王子はバラの花を美しいと思い、大切に世話をしていましたが、ある日バラの花とけんかした事をきっかけに、他の星の世界を見に行くために旅に出ました。
彼がこれまで6つの星を回ってきた話を「ぼく」は聞きます。
- 自分の体面を保つことに汲々とする王
- 賞賛の言葉しか耳に入らない自惚れ屋
- 酒を飲む事を恥じ、それを忘れるために酒を飲む呑み助
- 夜空の星の所有権を主張し、その数の勘定に日々を費やすビジネスマン
- 1分に1回自転するため、1分ごとにガス灯の点火や消火を行なっている点燈夫
- 自分の机を離れたこともないという地理学者
といった、どこかへんてこな大人ばかりがいる星でした。
6番目の星にいた地理学者の勧めを受けて、王子は7番目の星である「地球」へとやって来ました。
王子は地球で数千本のバラの群生に出会いました。

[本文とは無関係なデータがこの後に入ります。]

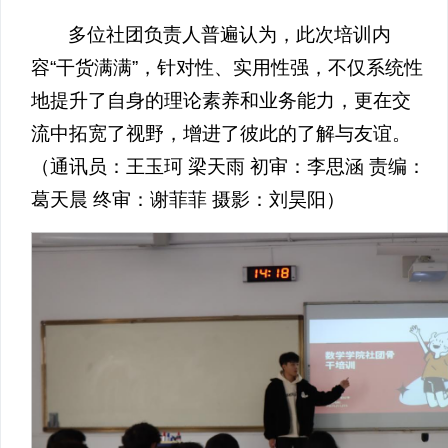
多位社团负责人普遍认为，此次培训内
容“干货满满”，针对性、实用性强，不仅系统性
地提升了自身的理论素养和业务能力，更在交
流中拓宽了视野，增进了彼此的了解与友谊。
（通讯员：王玉珂 梁天雨 初审：李思涵 责编：
葛天晨 终审：谢菲菲 摄影：刘昊阳）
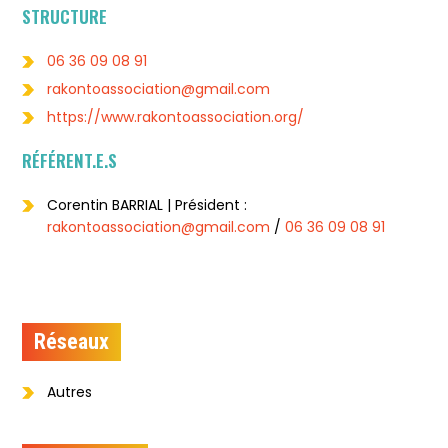
STRUCTURE
06 36 09 08 91
rakontoassociation@gmail.com
https://www.rakontoassociation.org/
RÉFÉRENT.E.S
Corentin BARRIAL | Président :
rakontoassociation@gmail.com
/
06 36 09 08 91
Réseaux
Autres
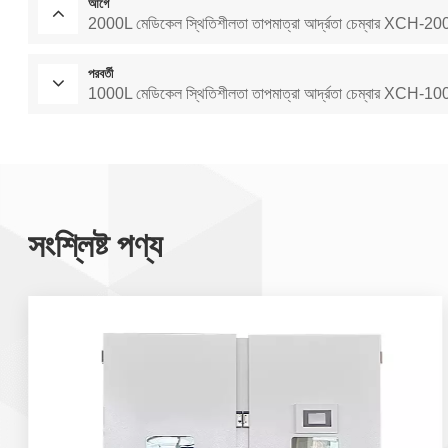
আগে
2000L মেডিকেল স্থিতিশীলতা তাপমাত্রা আর্দ্রতা চেম্বার XCH-
পরবর্তী
1000L মেডিকেল স্থিতিশীলতা তাপমাত্রা আর্দ্রতা চেম্বার XCH-
সংশ্লিষ্ট পণ্য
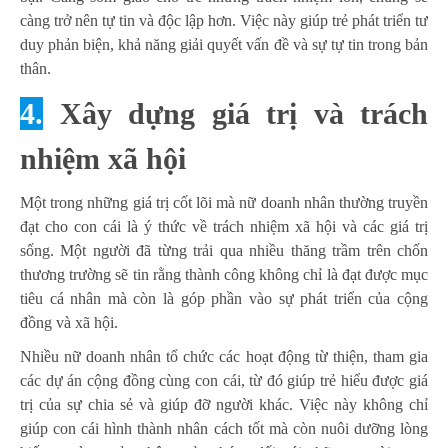
càng trở nên tự tin và độc lập hơn. Việc này giúp trẻ phát triển tư
duy phản biện, khả năng giải quyết vấn đề và sự tự tin trong bản
thân.
4.
Xây dựng giá trị và trách
nhiệm xã hội
Một trong những giá trị cốt lõi mà nữ doanh nhân thường truyền
đạt cho con cái là ý thức về trách nhiệm xã hội và các giá trị
sống. Một người đã từng trải qua nhiều thăng trầm trên chốn
thương trường sẽ tin rằng thành công không chỉ là đạt được mục
tiêu cá nhân mà còn là góp phần vào sự phát triển của cộng
đồng và xã hội.
Nhiều nữ doanh nhân tổ chức các hoạt động từ thiện, tham gia
các dự án cộng đồng cùng con cái, từ đó giúp trẻ hiểu được giá
trị của sự chia sẻ và giúp đỡ người khác. Việc này không chỉ
giúp con cái hình thành nhân cách tốt mà còn nuôi dưỡng lòng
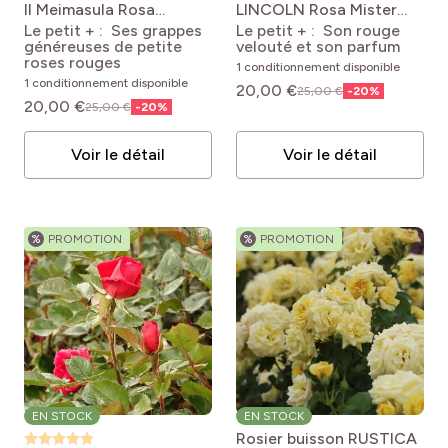
Rouge
pro
(1)
D'ombre
II Meimasula
Rosa
LINCOLN
Rosa Mister
Couleur feuillage
'Meimasula' PATRICK
Lincoln
Le petit + : Ses grappes
Le petit + : Son rouge
pro
(25)
Orange
POIVRE D'ARVOR®
pro
(65)
De curé
généreuses de petite
velouté et son parfum
roses rouges
1 conditionnement disponible
pro
(1)
Exotique
1 conditionnement disponible
20,00 €
25,00 €
-
20
%
Feuillage
20,00 €
25,00 €
-
20
%
pro
(132)
Flamand
pro
(283)
Caduc
Voir le détail
Voir le détail
pro
(34)
Italien
pH du sol
pro
(63)
Semi-persistant
pro
(1)
Japonais
pro
(1)
Bruyère (Acide)
pro
(35)
Méditerranéen
%
PROMOTION
%
PROMOTION
Arrosage
pro
(6)
Neutre
pro
(256)
Romantique
pro
(5)
Tous
pro
(274)
Tous
pro
(20)
Sauvage
Type de sol
pro
(19)
Modéré
pro
(165)
Terrasses et balcons
pro
(230)
Argileux (lourd)
pro
(336)
Normal
Rusticité
pro
(235)
Argilo-calcaire (lourd et alcalin)
EN STOCK
EN STOCK
Rosier buisson RUSTICA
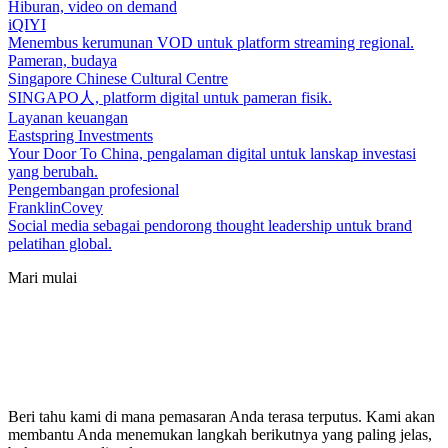
Hiburan, video on demand
iQIYI
Menembus kerumunan VOD untuk platform streaming regional.
Pameran, budaya
Singapore Chinese Cultural Centre
SINGAPO人, platform digital untuk pameran fisik.
Layanan keuangan
Eastspring Investments
Your Door To China, pengalaman digital untuk lanskap investasi
yang berubah.
Pengembangan profesional
FranklinCovey
Social media sebagai pendorong thought leadership untuk brand
pelatihan global.
Mari mulai
Beri tahu kami di mana pemasaran Anda terasa terputus. Kami akan
membantu Anda menemukan langkah berikutnya yang paling jelas,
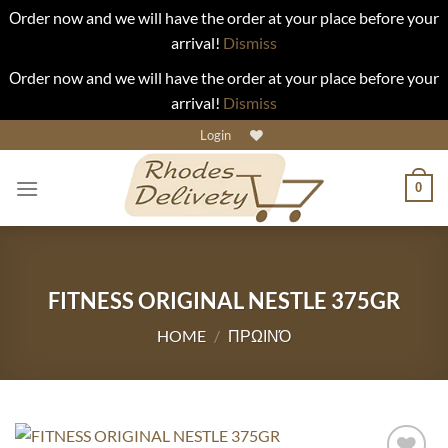
Οrder now and we will have the order at your place before your
arrival!
Dismiss
Οrder now and we will have the order at your place before your
arrival!
Dismiss
Skip
Login
to
content
0
FITNESS ORIGINAL NESTLE 375GR
HOME
/
ΠΡΩΙΝΌ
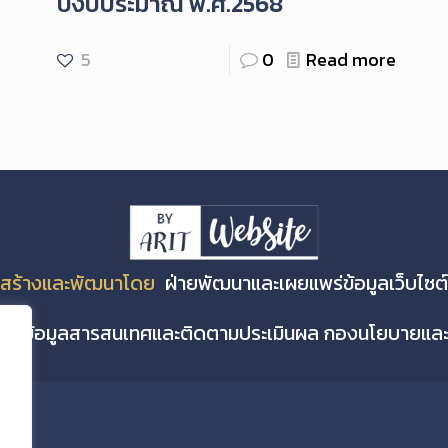
ปีงบประมาณ พ.ศ.2568
5
0
Read more
สร้างและพัฒนาโดย
ฝ่ายพัฒนาและเผยแพร่ข้อมูลเว็บไซต์
่ายข้อมูลสารสนเทศและติดตามประเมินผล กองนโยบายแ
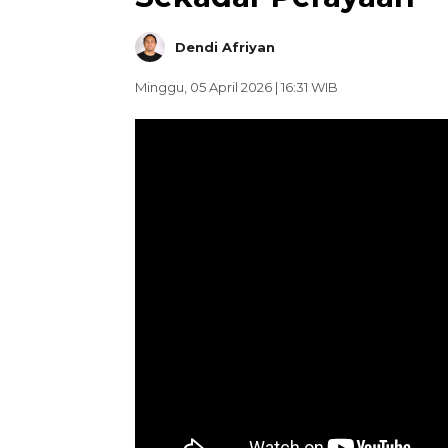
Dendi Afriyan
Minggu, 05 April 2026 | 16:31 WIB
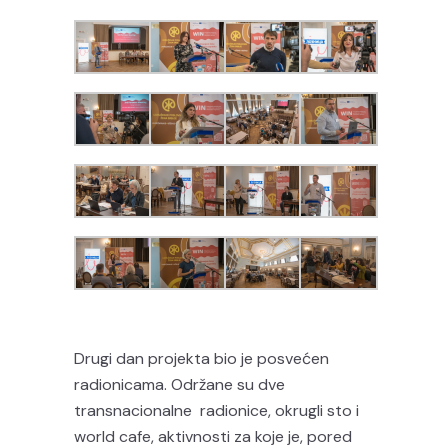
Drugi dan projekta bio je posvećen
radionicama. Održane su dve
transnacionalne radionice, okrugli sto i
world cafe, aktivnosti za koje je, pored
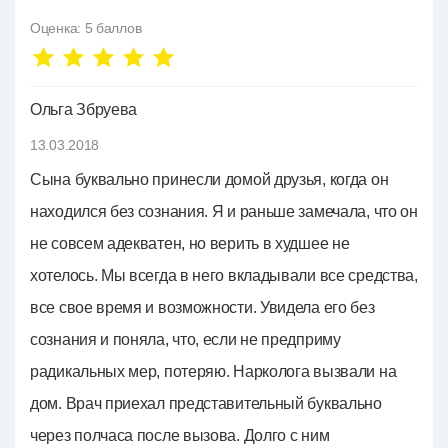
Оценка:
5
баллов
Ольга Збруева
13.03.2018
Сына буквально принесли домой друзья, когда он
находился без сознания. Я и раньше замечала, что он
не совсем адекватен, но верить в худшее не
хотелось. Мы всегда в него вкладывали все средства,
все свое время и возможности. Увидела его без
сознания и поняла, что, если не предприму
радикальных мер, потеряю. Нарколога вызвали на
дом. Врач приехал представительный буквально
через полчаса после вызова. Долго с ним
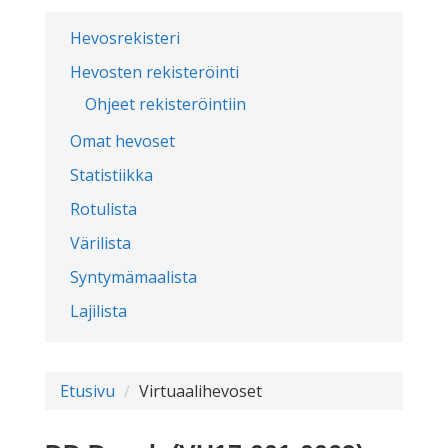
Hevosrekisteri
Hevosten rekisteröinti
Ohjeet rekisteröintiin
Omat hevoset
Statistiikka
Rotulista
Värilista
Syntymämaalista
Lajilista
Etusivu
Virtuaalihevoset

自分の星の1輪のバラを愛おしく特別に思っていた王子でしたが、ありふれたつまらないものであったのかと思い、泣いてしまいます。
そんな王子のところに、キツネが現れます。
悲しさを紛らわせるために遊んで欲しいと頼む王子に、仲良くならないと遊べないとキツネは言います。
キツネによれば「仲良くなる」とは、あるものを他の同じようなものとは違う特別なものだと考える事、あるものに対して他よりもずっと時間をかけ、何かを見るにつけそれをよすがに思い出すようになる事だと言います。

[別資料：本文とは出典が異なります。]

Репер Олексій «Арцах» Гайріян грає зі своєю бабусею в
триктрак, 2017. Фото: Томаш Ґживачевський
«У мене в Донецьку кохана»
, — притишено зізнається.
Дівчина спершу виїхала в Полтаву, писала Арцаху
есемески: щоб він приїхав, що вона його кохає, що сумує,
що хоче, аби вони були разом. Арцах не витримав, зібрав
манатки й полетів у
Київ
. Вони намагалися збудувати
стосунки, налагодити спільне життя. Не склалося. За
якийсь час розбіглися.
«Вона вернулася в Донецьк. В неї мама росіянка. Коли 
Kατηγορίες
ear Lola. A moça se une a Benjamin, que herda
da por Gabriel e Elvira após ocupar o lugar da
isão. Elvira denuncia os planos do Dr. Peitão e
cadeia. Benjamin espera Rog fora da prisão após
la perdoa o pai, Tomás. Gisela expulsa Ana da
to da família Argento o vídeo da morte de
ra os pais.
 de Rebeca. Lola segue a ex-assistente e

これを聞いた王子は、いくらほかにたくさんのバラがあろうとも、自分が美しいと思い精一杯の世話をしたバラはやはり愛おしく、自分にとって一番のバラなのだと悟ります。
キツネと別れる時になり、王子は自分がキツネと「仲良く」なっていた事に気づきます。
別れの悲しさを前に「相手を悲しくさせるのなら、仲良くなんかならなければ良かった」と思う王子に、「黄色く色づく麦畑を見て、王子の美しい金髪を思い出せるなら、仲良くなった事は決して無駄な事、悪い事ではなかった」とキツネは答えます。

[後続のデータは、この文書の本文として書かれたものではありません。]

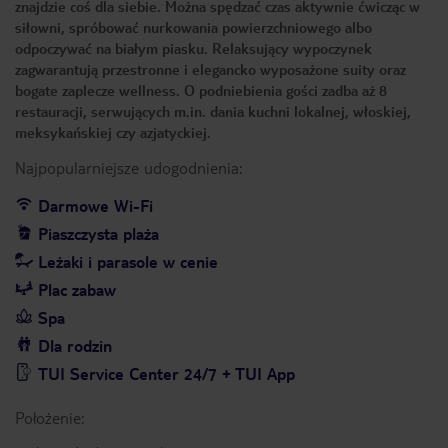
znajdzie coś dla siebie. Można spędzać czas aktywnie ćwicząc w
siłowni, spróbować nurkowania powierzchniowego albo
odpoczywać na białym piasku. Relaksujący wypoczynek
zagwarantują przestronne i elegancko wyposażone suity oraz
bogate zaplecze wellness. O podniebienia gości zadba aż 8
restauracji, serwujących m.in. dania kuchni lokalnej, włoskiej,
meksykańskiej czy azjatyckiej.
Najpopularniejsze udogodnienia:
Darmowe Wi-Fi
Piaszczysta plaża
Leżaki i parasole w cenie
Plac zabaw
Spa
Dla rodzin
TUI Service Center 24/7 + TUI App
Położenie:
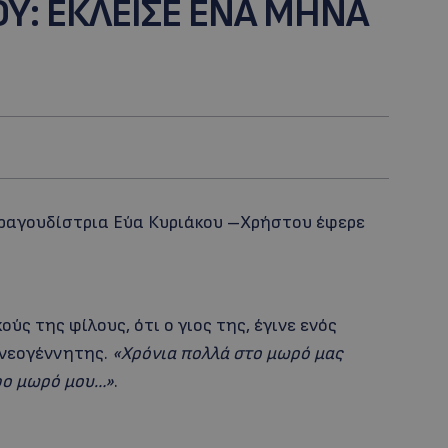
ΟΥ: ΕΚΛΕΙΣΕ ΕΝΑ ΜΗΝΑ
τραγουδίστρια Εύα Κυριάκου –Χρήστου έφερε
ς της φίλους, ότι ο γιος της, έγινε ενός
νεογέννητης.
«Χρόνια πολλά
στο μωρό μας
ρφο μωρό μου…»
.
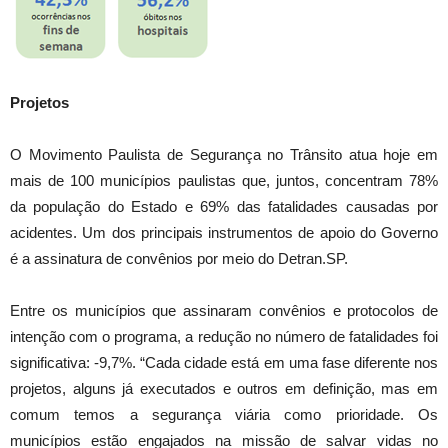
Projetos
O Movimento Paulista de Segurança no Trânsito atua hoje em
mais de 100 municípios paulistas que, juntos, concentram 78%
da população do Estado e 69% das fatalidades causadas por
acidentes. Um dos principais instrumentos de apoio do Governo
é a assinatura de convênios por meio do Detran.SP.
Entre os municípios que assinaram convênios e protocolos de
intenção com o programa, a redução no número de fatalidades foi
significativa: -9,7%. “Cada cidade está em uma fase diferente nos
projetos, alguns já executados e outros em definição, mas em
comum temos a segurança viária como prioridade. Os
municípios estão engajados na missão de salvar vidas no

別れ際、王子は「大切なものは、目に見えない」という「秘密」をキツネから教えられます。
日々、飛行機を修理しようと悪戦苦闘するかたわら、そんな話を聞いていた「ぼく」は、ついに蓄えの水が底をつき、途方に暮れてしまいます。
「井戸を探しに行こう」という王子に、砂漠の中で見つかるわけがないと思いながらついて行った「ぼく」は、本当に井戸を発見します。
王子と一緒に水を飲みながら、「ぼく」は王子から、明日で王子が地球に来て1年になると教えられます。
王子はその場に残り、「ぼく」は飛行機の修理をするために戻っていきました。
翌日、奇跡的に飛行機が直り、「ぼく」は王子に報告へ行きます。
すると、王子はヘビと話をしていました。
王子が砂漠にやってきたのは、1年前と星の配置が全く同じ時に、ヘビに噛まれる事で、身体を置いて自分の惑星に帰るためだったのです。
別れを悲しむ「ぼく」に、「自分は自分の星に帰るのだから、きみは夜空を見上げて、その星のどれかの上で、自分が笑っていると想像すれば良い。そうすれば、君は星全部が笑っているように見えるはずだから」と王子は語り、ヘビに噛まれて砂漠に倒れました。
翌日、王子の身体は跡形もなくなっていました。
王子が自分の星に帰れたのだと「ぼく」は考え、夜空を見上げます。
王子が笑っているのだろうと考える時には、夜空は笑顔で満ちているように見えるのですが、万一王子が悲しんでいたらと考えると、そのうちのひとつに王子がいるであろういくつもの星々がみな、涙でいっぱいになっているかのように「ぼく」には見えるのでした。
こうして見てみると、やはり「星の王子さま」は子供の心を忘れてしまった大人たちに向けたものですね。
王子が訪れた星で出会う大人の存在、王子の惑星で咲く1輪のバラ、王子とキツネとの対話、ぼくと王子との対話など、話を読んで何を思うかは人それぞれ違うかと思いますが、かなり深いメッセージが隠されたお話ですよね。
星の王子さまに描かれている挿絵もすごく素敵なので、ぜひ本を買って読んでみてはいかがでしょうか?
小さい頃に読んだ事がある方も、大人になった今、またあらためて読んでみると昔とは違った印象を持たれるのではないでしょうか。